YOUR INSTRUCTIONS
Copy, from the data below, every line that has "round" in it.

(Dataset entries)
• • • • • • •

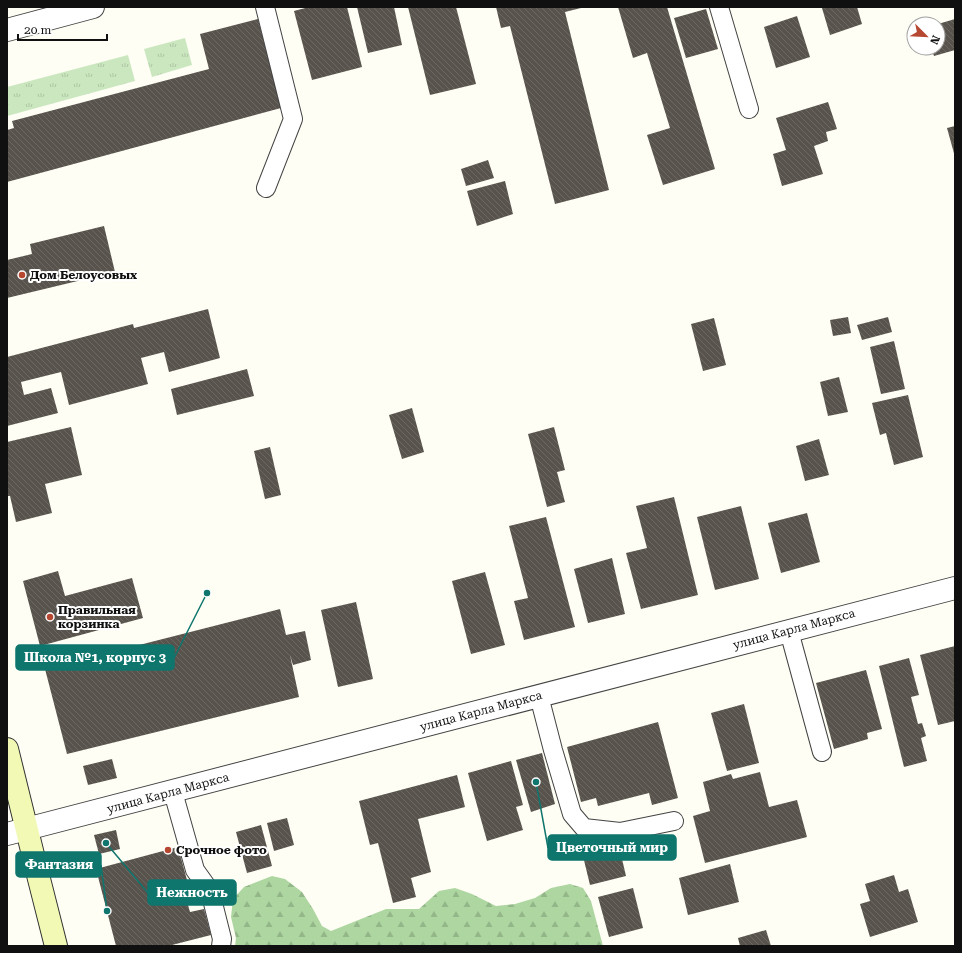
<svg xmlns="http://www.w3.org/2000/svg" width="962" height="953" viewBox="0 0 962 953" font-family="'Roboto Serif',serif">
	<defs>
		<pattern id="grass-tufts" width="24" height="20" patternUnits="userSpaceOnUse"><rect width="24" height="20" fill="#cbe7bf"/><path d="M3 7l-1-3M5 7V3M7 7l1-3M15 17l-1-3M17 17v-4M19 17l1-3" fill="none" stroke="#adc5a3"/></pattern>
		<pattern id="forest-firs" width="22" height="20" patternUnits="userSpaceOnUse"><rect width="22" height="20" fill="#add6a0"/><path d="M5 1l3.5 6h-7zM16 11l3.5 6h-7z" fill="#94b789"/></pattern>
		<pattern id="building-back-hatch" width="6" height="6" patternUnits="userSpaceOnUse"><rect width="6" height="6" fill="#58544d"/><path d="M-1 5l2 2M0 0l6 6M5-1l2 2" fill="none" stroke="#6b6862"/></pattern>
	</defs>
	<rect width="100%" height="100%" fill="#fefef4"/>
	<g fill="url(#grass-tufts)">
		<path d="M185,38L192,65L152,77L144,49Z"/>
		<path d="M128,55L135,81L7,116V87Z"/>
	</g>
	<path fill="url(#forest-firs)" d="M272,876L285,879L302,892L313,909L322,926L331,931L386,909H419L439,891L455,888L472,894L496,906L515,904L535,898L551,888L570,884L583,888L591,901L603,946H235L236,938L231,917L233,899L244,887Z"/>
	<g fill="url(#building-back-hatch)">
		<path d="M309,7H347L362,67L312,80L294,11Z"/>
		<path d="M357,7H394L402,45L368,53Z"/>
		<path d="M408,7H456L476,84L430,95Z"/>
		<path d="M496,7H581V8L565,12L609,190L555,204L510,26L501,28Z"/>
		<path d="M618,7H667L715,169L663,185L647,135L670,128L647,53L633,58Z"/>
		<path d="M825,7H857L862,24L830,35L822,8Z"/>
		<path d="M706,9L718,49L686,58L674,18Z"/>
		<path d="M797,16L810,57L776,68L764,27Z"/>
		<path d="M258,19L281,108L7,182V130L14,128L12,121L209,69L200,34Z"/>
		<path d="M955,19V50L934,56L931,48H938V24Z"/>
		<path d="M828,102L837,129L826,132L828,141L814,146L823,174L782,186L773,154L786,150L776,118Z"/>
		<path d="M955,126V157L947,128Z"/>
		<path d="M488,160L494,178L466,186L461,169Z"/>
		<path d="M505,181L513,214L477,226L467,191Z"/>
		<path d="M104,226L115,272L7,298V260L32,254L30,244Z"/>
		<path d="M208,309L220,358L169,372L164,352L141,358L148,384L69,405L61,372L21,382L24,395L51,388L58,413L7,426V357L133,324L134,328Z"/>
		<path d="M848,317L851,333L833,336L830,320Z"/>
		<path d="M888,317L892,332L862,340L857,325Z"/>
		<path d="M714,318L726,365L703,371L691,324Z"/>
		<path d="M894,341L905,389L881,394L870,347Z"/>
		<path d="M247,369L254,396L177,415L171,389Z"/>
		<path d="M839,377L848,412L828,416L820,382Z"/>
		<path d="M908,395L923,457L894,465L886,433L880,435L872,403Z"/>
		<path d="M412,408L424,452L402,459L389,415Z"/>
		<path d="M71,427L82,475L45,484L52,513L16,522L10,496H7V442Z"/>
		<path d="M554,427L565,470L557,472L565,502L547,507L528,434Z"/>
		<path d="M819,439L829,475L805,481L796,446Z"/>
		<path d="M270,447L281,495L265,499L254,451Z"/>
		<path d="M674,497L698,595L641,609L626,553L647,548L636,506Z"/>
		<path d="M741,506L759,579L715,590L697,517Z"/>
		<path d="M807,513L820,562L781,573L768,523Z"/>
		<path d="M546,517L575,627L524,640L514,601L528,598L509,526Z"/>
		<path d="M612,558L625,614L588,623L574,569Z"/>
		<path d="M58,571L65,596L132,578L143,618L40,646L23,581Z"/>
		<path d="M485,572L505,645L471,654L452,581Z"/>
		<path d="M356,602L373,679L338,687L321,610Z"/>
		<path d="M280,609L286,635L305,631L311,660L293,665L290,655L299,697L67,754L45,669Z"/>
		<path d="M955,646V721L938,725L920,655Z"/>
		<path d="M909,658L919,695L911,697L918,724L922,723L926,736L921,738L927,761L904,767L879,666Z"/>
		<path d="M866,670L882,729L867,733L868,739L834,749L816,683Z"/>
		<path d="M744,704L759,763L727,771L711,713Z"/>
		<path d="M658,722L678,798L652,805L649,793L598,806L596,798L581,802L567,747Z"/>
		<path d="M542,753L555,804L531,812L516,760Z"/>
		<path d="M112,759L117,778L88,785L83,766Z"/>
		<path d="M511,761L523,805L516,807L523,830L487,841L468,773Z"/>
		<path d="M760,772L769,807L797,800L807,837L705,863L693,816L710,811L703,782L731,774L733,779Z"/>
		<path d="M457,775L465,807L418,819L431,872L411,878L416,897L393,903L378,843L370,845L359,801Z"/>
		<path d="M287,818L294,845L274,851L267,823Z"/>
		<path d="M261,825L272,866L247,873L236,832Z"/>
		<path d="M116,830L120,849L99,854L94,835Z"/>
		<path d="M618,842L626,876L590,885L582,852Z"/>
		<path d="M178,847L187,880L167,886L171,902L186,898L190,912L204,909L211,935L168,946H116L96,869Z"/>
		<path d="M730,864L739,902L688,915L679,878Z"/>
		<path d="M894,875L899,892L908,889L918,922L870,937L860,904L870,901L865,884Z"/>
		<path d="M633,888L643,928L609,937L598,897Z"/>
		<path d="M766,930L771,946H740L738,938Z"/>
	</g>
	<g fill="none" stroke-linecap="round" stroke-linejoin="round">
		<g stroke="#434343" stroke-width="20">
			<g id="lane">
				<path d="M265,7L293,119L266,188"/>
				<path d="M719,7L749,109"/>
				<path d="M789,631L822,752"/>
				<path d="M539,696L553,750L572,814L584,828L620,832L674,821"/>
				<path d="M173,792L195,870L210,891L222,939L221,946"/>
			</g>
		</g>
		<g stroke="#434343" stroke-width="24">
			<g id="street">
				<path d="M7,30L93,7"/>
				<path d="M7,834L955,588"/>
			</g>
		</g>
		<g stroke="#323232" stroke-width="24">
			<path id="secondary" d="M7,749L38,875L56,946"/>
		</g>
		<use href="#lane" stroke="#fff" stroke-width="18"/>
		<use href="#street" stroke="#fff" stroke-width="22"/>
		<use href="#secondary" stroke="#f2f9b4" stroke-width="22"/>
	</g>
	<g fill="#b64832" stroke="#fff" stroke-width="1.5">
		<circle cx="22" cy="275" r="4"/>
		<circle cx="50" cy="617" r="4"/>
		<circle cx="168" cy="850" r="4"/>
	</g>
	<g text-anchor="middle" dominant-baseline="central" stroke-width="4" stroke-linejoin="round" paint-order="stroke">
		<g font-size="12" font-weight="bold" fill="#101010" stroke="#fff" text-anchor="start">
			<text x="30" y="275">Дом Белоусовых</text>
			<text x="58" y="610">Правильная<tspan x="58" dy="14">корзинка</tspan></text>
			<text x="176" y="850">Срочное фото</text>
		</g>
		<g font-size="12" fill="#101010" stroke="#fff">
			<text transform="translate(794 629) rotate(-15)">улица Карла Маркса</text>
			<text transform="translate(481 711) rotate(-15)">улица Карла Маркса</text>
			<text transform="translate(168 793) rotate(-15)">улица Карла Маркса</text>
		</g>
	</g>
	<path fill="none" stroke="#0f766e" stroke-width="1.5" d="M207 593L174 658M536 782L548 848M107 911L101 865M106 843L148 893"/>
	<g fill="#0f766e" stroke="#fff" stroke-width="1.5">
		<circle cx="207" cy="593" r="4"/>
		<circle cx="536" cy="782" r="4"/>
		<circle cx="107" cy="911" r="4"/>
		<circle cx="106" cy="843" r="4"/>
	</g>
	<g fill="#0f766e" stroke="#0f766e" stroke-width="1.5">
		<rect x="16" y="645" width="158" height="25" rx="4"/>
		<rect x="548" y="835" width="128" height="25" rx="4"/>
		<rect x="16" y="852" width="85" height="25" rx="4"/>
		<rect x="148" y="880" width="88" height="25" rx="4"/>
	</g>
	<g font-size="13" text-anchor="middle" font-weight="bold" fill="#fff">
		<text x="95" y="662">Школа №1, корпус 3</text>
		<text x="612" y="852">Цветочный мир</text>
		<text x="59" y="869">Фантазия</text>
		<text x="192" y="897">Нежность</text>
	</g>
	<rect width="962" height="953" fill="none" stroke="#101010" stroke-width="16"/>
	<g transform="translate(926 36) rotate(114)"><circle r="19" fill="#ffffff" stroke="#9f9f9f"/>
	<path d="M0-3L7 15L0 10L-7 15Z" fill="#b64832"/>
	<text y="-6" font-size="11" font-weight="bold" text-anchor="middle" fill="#101010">N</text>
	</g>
	<path d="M18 34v6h89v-6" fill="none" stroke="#101010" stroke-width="2"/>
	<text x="24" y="34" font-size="12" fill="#101010" stroke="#ffffff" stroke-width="3" paint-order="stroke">20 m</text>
</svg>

• • • • • • •

EXPECTED ANSWER
	<g fill="none" stroke-linecap="round" stroke-linejoin="round">
	<g text-anchor="middle" dominant-baseline="central" stroke-width="4" stroke-linejoin="round" paint-order="stroke">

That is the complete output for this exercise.